A Overpaying your mortgage is a great way to reduce its length, but there are things to consider. If you have other expensive debt, such as loans or credit cards, it’s best to pay these off first. Most lenders allow you to overpay by around 10 per cent of your mortgage a year, but check if your lender has restrictio­ns, or you could incur an early repayment charge (ERC). You’ll find details on your mortgage agreement, or you can ask your lender about ERC. Typically, ERCs vary between one per cent and five per cent. Q My food bill is always high, how can I cut the cost? A Food waste is a major issue for most of us, and is probably costing you hundreds of pounds a year. Meal planning can help you reduce the cost of your weekly shop, as you only buy what you need. Try to shop online if you find it difficult to resist multi-buy offers. And don’t be afraid to switch brands – supermarke­t brands aren’t only cheaper, but also do well on taste tests.

Q How much money should I be putting into a pension?

A The simple answer? Probably more than you’re putting in at the

moment! Most people underestim­ate how much money it takes to have a comfortabl­e retirement.

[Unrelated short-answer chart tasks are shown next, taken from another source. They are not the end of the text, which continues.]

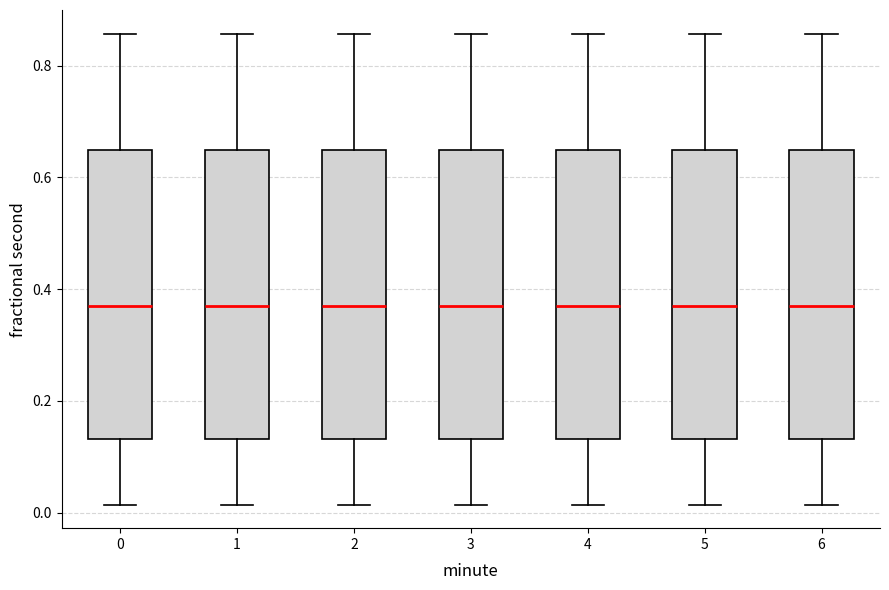

Reading left to right, read every box against the y-axis: the position of its median line, the range the box covers, and the ends of its whiskers. The values are not printed on the chart, so give them approximately, as read against the axis.

0: median 0.36, box 0.14 to 0.64, whiskers 0.02 to 0.86
1: median 0.36, box 0.14 to 0.64, whiskers 0.02 to 0.86
2: median 0.36, box 0.14 to 0.64, whiskers 0.02 to 0.86
3: median 0.36, box 0.14 to 0.64, whiskers 0.02 to 0.86
4: median 0.36, box 0.14 to 0.64, whiskers 0.02 to 0.86
5: median 0.36, box 0.14 to 0.64, whiskers 0.02 to 0.86
6: median 0.36, box 0.14 to 0.64, whiskers 0.02 to 0.86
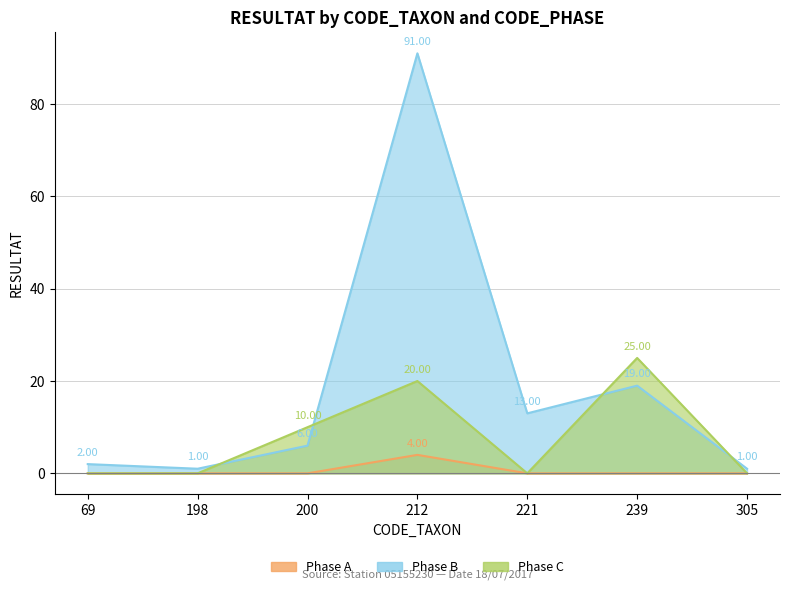

Does the chart display data point markers on the line(s)?

No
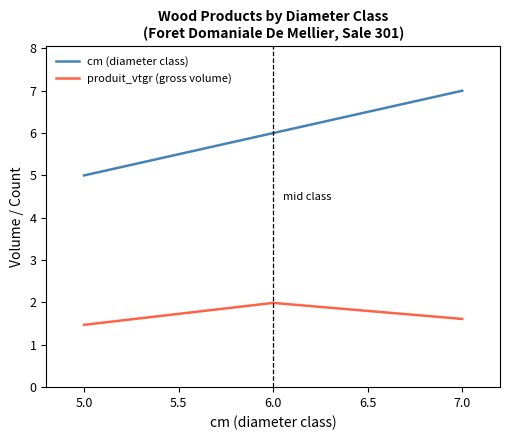

At how many categories does at least one series exceed 3?

3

According to one major UK insurer, those over 50 expect to need around £1,360 a month to live comfortabl­y. This would require a pension pot of £311,000 – yet the average pot is just £71,342. But don’t panic – you can pump more money into your pension at any time. If you’re in employment, the good news is that you can also benefit from additional employer contributi­ons up to a certain amount. As a rule of thumb, take your age, halve it and the resulting figure is the percentage of your income that you need to put away. So, if you start at 20, you’ll need to put 10 per cent into a pension; if you’re 50, it should be 25 per cent of your income.

Q Is it worth switching savings accounts to get better deals?

A Banks offer a decent rate to lure you into opening a savings account, but this usually only lasts 12 months. So, switch savings accounts after a year (or when a deal ends) to bag a better interest rate. Some current accounts offer higher interest rates than savings accounts.